Material for this exercise section start

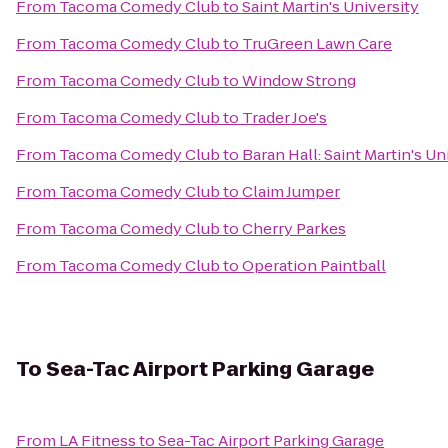
From
Tacoma Comedy Club
to
Saint Martin's University
From
Tacoma Comedy Club
to
TruGreen Lawn Care
From
Tacoma Comedy Club
to
Window Strong
From
Tacoma Comedy Club
to
Trader Joe's
From
Tacoma Comedy Club
to
Baran Hall: Saint Martin's Un
From
Tacoma Comedy Club
to
Claim Jumper
From
Tacoma Comedy Club
to
Cherry Parkes
From
Tacoma Comedy Club
to
Operation Paintball
To
Sea-Tac Airport Parking Garage
From
LA Fitness
to
Sea-Tac Airport Parking Garage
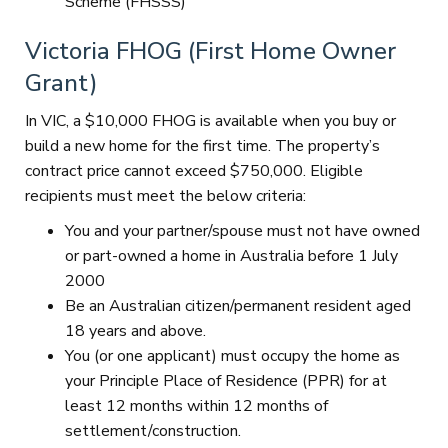
Scheme (FHSSS)
Victoria FHOG (First Home Owner
Grant)
In VIC, a $10,000 FHOG is available when you buy or
build a new home for the first time. The property’s
contract price cannot exceed $750,000. Eligible
recipients must meet the below criteria:
You and your partner/spouse must not have owned
or part-owned a home in Australia before 1 July
2000
Be an Australian citizen/permanent resident aged
18 years and above.
You (or one applicant) must occupy the home as
your Principle Place of Residence (PPR) for at
least 12 months within 12 months of
settlement/construction.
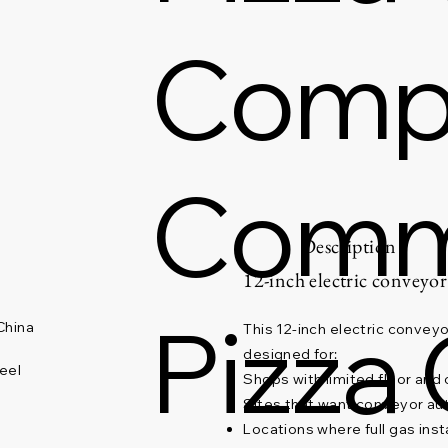
Comp
Comm
Description
12-inch electric conveyor
Pizza
China
This 12-inch electric conveyor
designed for:
eel
Shops with limited floor and
Sites that want conveyor au
Locations where full gas insta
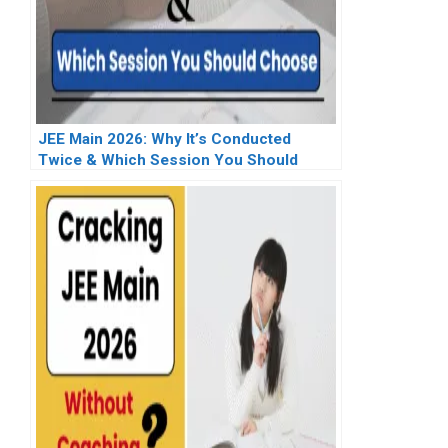
JEE Main 2026: Why It’s Conducted
Twice & Which Session You Should
Choose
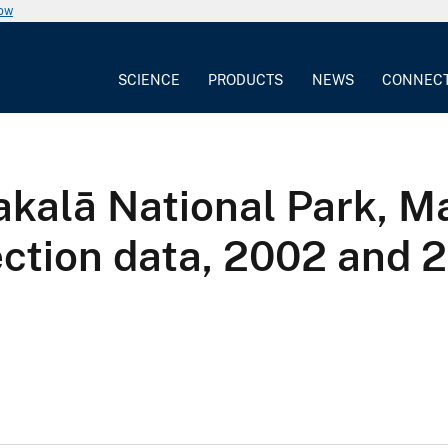
now
SCIENCE
PRODUCTS
NEWS
CONNEC
akalā National Park, Ma
ection data, 2002 and 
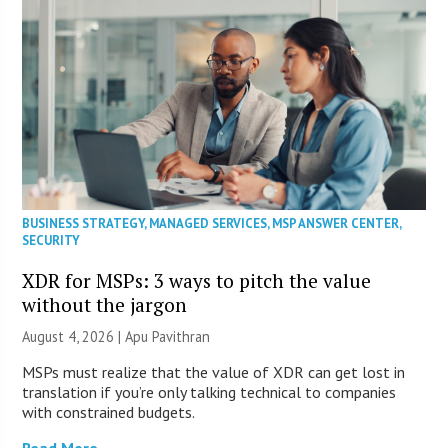
BUSINESS STRATEGY
,
MANAGED SERVICES
,
MSP ANSWER CENTER
,
SECURITY
XDR for MSPs: 3 ways to pitch the value
without the jargon
August 4, 2026 | Apu Pavithran
MSPs must realize that the value of XDR can get lost in
translation if you’re only talking technical to companies
with constrained budgets.
Read More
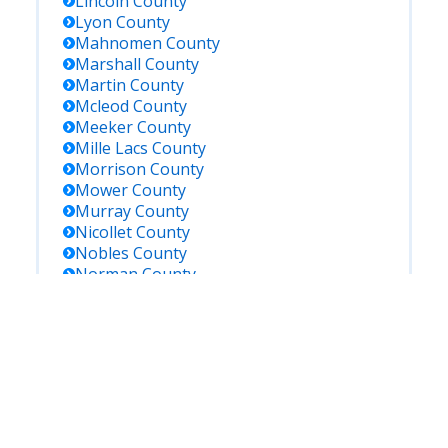
Lincoln
County
Lyon
County
Mahnomen
County
Marshall
County
Martin
County
Mcleod
County
Meeker
County
Mille Lacs
County
Morrison
County
Mower
County
Murray
County
Nicollet
County
Nobles
County
Norman
County
Olmsted
County
Otter Tail
County
Pennington
County
Pine
County
Pipestone
County
Polk
County
Pope
County
Ramsey
County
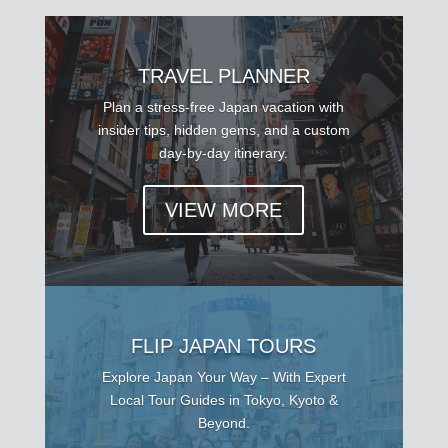
TRAVEL PLANNER
Plan a stress-free Japan vacation with
insider tips, hidden gems, and a custom
day-by-day itinerary.
VIEW MORE
FLIP JAPAN TOURS
Explore Japan Your Way – With Expert
Local Tour Guides in Tokyo, Kyoto &
Beyond.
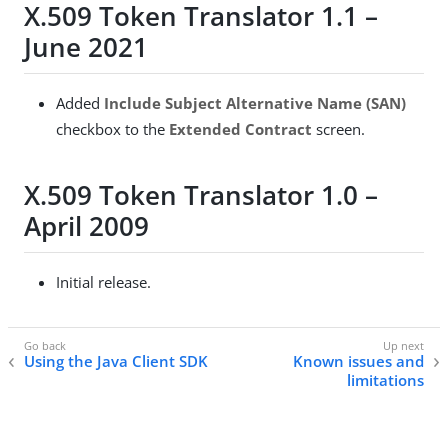
X.509 Token Translator 1.1 –
June 2021
Added
Include Subject Alternative Name (SAN)
checkbox to the
Extended Contract
screen.
X.509 Token Translator 1.0 –
April 2009
Initial release.
Using the Java Client SDK
Known issues and
limitations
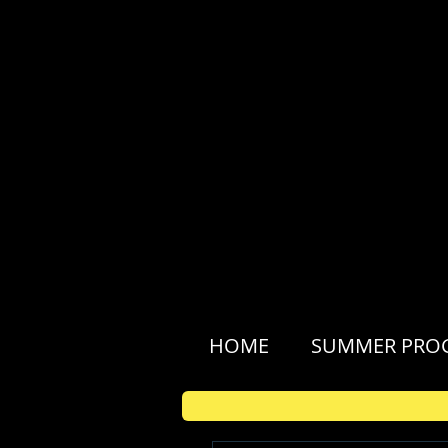
HOME
SUMMER PRO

Material for this exercise section end

• _Activity_:
Format every line of text in the data above as a JSON list of strings, with one string per line and blank lines skipped. Leave the pictures out of the answer.

• _Result for this exercise_:
[
  "From",
  "Tacoma Comedy Club",
  "to",
  "Saint Martin's University",
  "From",
  "Tacoma Comedy Club",
  "to",
  "TruGreen Lawn Care",
  "From",
  "Tacoma Comedy Club",
  "to",
  "Window Strong",
  "From",
  "Tacoma Comedy Club",
  "to",
  "Trader Joe's",
  "From",
  "Tacoma Comedy Club",
  "to",
  "Baran Hall: Saint Martin's Un",
  "From",
  "Tacoma Comedy Club",
  "to",
  "Claim Jumper",
  "From",
  "Tacoma Comedy Club",
  "to",
  "Cherry Parkes",
  "From",
  "Tacoma Comedy Club",
  "to",
  "Operation Paintball",
  "To",
  "Sea-Tac Airport Parking Garage",
  "From",
  "LA Fitness",
  "to",
  "Sea-Tac Airport Parking Garage",
  "Scheme (FHSSS)",
  "Victoria FHOG (First Home Owner",
  "Grant)",
  "In VIC, a $10,000 FHOG is available when you buy or",
  "build a new home for the first time. The property’s",
  "contract price cannot exceed $750,000. Eligible",
  "recipients must meet the below criteria:",
  "You and your partner/spouse must not have owned",
  "or part-owned a home in Australia before 1 July",
  "2000",
  "Be an Australian citizen/permanent resident aged",
  "18 years and above.",
  "You (or one applicant) must occupy the home as",
  "your Principle Place of Residence (PPR) for at",
  "least 12 months within 12 months of",
  "settlement/construction.",
  "Comp",
  "Comm",
  "Description",
  "12-inch electric conveyor",
  "Pizza",
  "China",
  "This 12-inch electric conveyor",
  "designed for:",
  "eel",
  "Shops with limited floor and",
  "Sites that want conveyor au",
  "Locations where full gas insta",
  "JEE Main 2026: Why It’s Conducted",
  "Twice & Which Session You Should",
  "Choose",
  "now",
  "SCIENCE",
  "PRODUCTS",
  "NEWS",
  "CONNEC",
  "akalā National Park, Ma",
  "ection data, 2002 and ",
  "BUSINESS STRATEGY",
  ",",
  "MANAGED SERVICES",
  ",",
  "MSP ANSWER CENTER",
  ",",
  "SECURITY",
  "XDR for MSPs: 3 ways to pitch the value",
  "without the jargon",
  "August 4, 2026 | Apu Pavithran",
  "MSPs must realize that the value of XDR can get lost in",
  "translation if you’re only talking technical to companies",
  "with constrained budgets.",
  "Read More",
  "Lincoln",
  "County",
  "Lyon",
  "County",
  "Mahnomen",
  "County",
  "Marshall",
  "County",
  "Martin",
  "County",
  "Mcleod",
  "County",
  "Meeker",
  "County",
  "Mille Lacs",
  "County",
  "Morrison",
  "County",
  "Mower",
  "County",
  "Murray",
  "County",
  "Nicollet",
  "County",
  "Nobles",
  "County",
  "Norman",
  "County",
  "Olmsted",
  "County",
  "Otter Tail",
  "County",
  "Pennington",
  "County",
  "Pine",
  "County",
  "Pipestone",
  "County",
  "Polk",
  "County",
  "Pope",
  "County",
  "Ramsey",
  "County",
  "TRAVEL PLANNER",
  "Plan a stress-free Japan vacation with",
  "insider tips, hidden gems, and a custom",
  "day-by-day itinerary.",
  "VIEW MORE",
  "FLIP JAPAN TOURS",
  "Explore Japan Your Way – With Expert",
  "Local Tour Guides in Tokyo, Kyoto &",
  "Beyond.",
  "X.509 Token Translator 1.1 –",
  "June 2021",
  "Added",
  "Include Subject Alternative Name (SAN)",
  "checkbox to the",
  "Extended Contract",
  "screen.",
  "X.509 Token Translator 1.0 –",
  "April 2009",
  "Initial release.",
  "Using the Java Client SDK",
  "Known issues and",
  "limitations",
  "HOME",
  "SUMMER PRO"
]